(Saved data entries)
════

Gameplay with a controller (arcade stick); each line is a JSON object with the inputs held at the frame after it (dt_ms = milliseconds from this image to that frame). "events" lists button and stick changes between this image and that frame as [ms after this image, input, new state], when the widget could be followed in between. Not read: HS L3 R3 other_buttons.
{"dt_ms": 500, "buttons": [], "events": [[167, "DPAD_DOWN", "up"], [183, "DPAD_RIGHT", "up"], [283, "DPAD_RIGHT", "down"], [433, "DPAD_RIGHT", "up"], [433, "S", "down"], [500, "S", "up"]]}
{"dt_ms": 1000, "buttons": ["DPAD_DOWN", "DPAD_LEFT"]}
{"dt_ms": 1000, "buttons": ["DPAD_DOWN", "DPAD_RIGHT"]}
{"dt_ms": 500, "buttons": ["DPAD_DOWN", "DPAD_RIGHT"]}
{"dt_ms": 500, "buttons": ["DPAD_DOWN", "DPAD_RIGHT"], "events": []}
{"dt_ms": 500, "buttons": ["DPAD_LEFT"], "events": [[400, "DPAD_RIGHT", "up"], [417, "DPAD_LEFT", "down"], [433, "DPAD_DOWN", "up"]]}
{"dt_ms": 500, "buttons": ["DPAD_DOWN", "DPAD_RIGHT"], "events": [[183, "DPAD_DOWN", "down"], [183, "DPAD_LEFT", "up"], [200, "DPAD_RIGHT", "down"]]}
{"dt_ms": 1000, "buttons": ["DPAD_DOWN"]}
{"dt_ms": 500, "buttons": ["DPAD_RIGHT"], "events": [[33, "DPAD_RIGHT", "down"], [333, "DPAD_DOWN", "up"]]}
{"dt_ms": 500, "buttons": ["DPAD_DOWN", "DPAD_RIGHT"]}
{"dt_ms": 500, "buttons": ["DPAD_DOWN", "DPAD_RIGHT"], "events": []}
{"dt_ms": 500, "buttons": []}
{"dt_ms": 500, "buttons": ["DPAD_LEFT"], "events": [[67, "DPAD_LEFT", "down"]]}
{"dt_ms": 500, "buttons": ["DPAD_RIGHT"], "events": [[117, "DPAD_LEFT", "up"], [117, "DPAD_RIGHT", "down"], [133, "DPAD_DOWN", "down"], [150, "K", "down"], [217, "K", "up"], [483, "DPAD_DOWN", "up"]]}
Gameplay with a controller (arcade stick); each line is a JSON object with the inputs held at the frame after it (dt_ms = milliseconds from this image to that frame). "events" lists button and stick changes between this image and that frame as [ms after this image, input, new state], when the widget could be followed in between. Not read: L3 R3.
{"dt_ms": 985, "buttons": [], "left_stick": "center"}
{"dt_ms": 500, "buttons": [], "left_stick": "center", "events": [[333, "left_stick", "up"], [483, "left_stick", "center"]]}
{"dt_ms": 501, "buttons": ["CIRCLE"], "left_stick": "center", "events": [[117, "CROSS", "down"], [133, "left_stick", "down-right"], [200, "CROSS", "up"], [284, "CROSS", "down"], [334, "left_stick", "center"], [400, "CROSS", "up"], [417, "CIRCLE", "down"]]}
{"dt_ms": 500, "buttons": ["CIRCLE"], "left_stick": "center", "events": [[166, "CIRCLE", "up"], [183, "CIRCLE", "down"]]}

════

→ GOAL OF THE EXERCISE
What is needed is an exact transcription of all the data.

→ YOUR RESPONSE
Gameplay with a controller (arcade stick); each line is a JSON object with the inputs held at the frame after it (dt_ms = milliseconds from this image to that frame). "events" lists button and stick changes between this image and that frame as [ms after this image, input, new state], when the widget could be followed in between. Not read: HS L3 R3 other_buttons.
{"dt_ms": 500, "buttons": [], "events": [[167, "DPAD_DOWN", "up"], [183, "DPAD_RIGHT", "up"], [283, "DPAD_RIGHT", "down"], [433, "DPAD_RIGHT", "up"], [433, "S", "down"], [500, "S", "up"]]}
{"dt_ms": 1000, "buttons": ["DPAD_DOWN", "DPAD_LEFT"]}
{"dt_ms": 1000, "buttons": ["DPAD_DOWN", "DPAD_RIGHT"]}
{"dt_ms": 500, "buttons": ["DPAD_DOWN", "DPAD_RIGHT"]}
{"dt_ms": 500, "buttons": ["DPAD_DOWN", "DPAD_RIGHT"], "events": []}
{"dt_ms": 500, "buttons": ["DPAD_LEFT"], "events": [[400, "DPAD_RIGHT", "up"], [417, "DPAD_LEFT", "down"], [433, "DPAD_DOWN", "up"]]}
{"dt_ms": 500, "buttons": ["DPAD_DOWN", "DPAD_RIGHT"], "events": [[183, "DPAD_DOWN", "down"], [183, "DPAD_LEFT", "up"], [200, "DPAD_RIGHT", "down"]]}
{"dt_ms": 1000, "buttons": ["DPAD_DOWN"]}
{"dt_ms": 500, "buttons": ["DPAD_RIGHT"], "events": [[33, "DPAD_RIGHT", "down"], [333, "DPAD_DOWN", "up"]]}
{"dt_ms": 500, "buttons": ["DPAD_DOWN", "DPAD_RIGHT"]}
{"dt_ms": 500, "buttons": ["DPAD_DOWN", "DPAD_RIGHT"], "events": []}
{"dt_ms": 500, "buttons": []}
{"dt_ms": 500, "buttons": ["DPAD_LEFT"], "events": [[67, "DPAD_LEFT", "down"]]}
{"dt_ms": 500, "buttons": ["DPAD_RIGHT"], "events": [[117, "DPAD_LEFT", "up"], [117, "DPAD_RIGHT", "down"], [133, "DPAD_DOWN", "down"], [150, "K", "down"], [217, "K", "up"], [483, "DPAD_DOWN", "up"]]}
Gameplay with a controller (arcade stick); each line is a JSON object with the inputs held at the frame after it (dt_ms = milliseconds from this image to that frame). "events" lists button and stick changes between this image and that frame as [ms after this image, input, new state], when the widget could be followed in between. Not read: L3 R3.
{"dt_ms": 985, "buttons": [], "left_stick": "center"}
{"dt_ms": 500, "buttons": [], "left_stick": "center", "events": [[333, "left_stick", "up"], [483, "left_stick", "center"]]}
{"dt_ms": 501, "buttons": ["CIRCLE"], "left_stick": "center", "events": [[117, "CROSS", "down"], [133, "left_stick", "down-right"], [200, "CROSS", "up"], [284, "CROSS", "down"], [334, "left_stick", "center"], [400, "CROSS", "up"], [417, "CIRCLE", "down"]]}
{"dt_ms": 500, "buttons": ["CIRCLE"], "left_stick": "center", "events": [[166, "CIRCLE", "up"], [183, "CIRCLE", "down"]]}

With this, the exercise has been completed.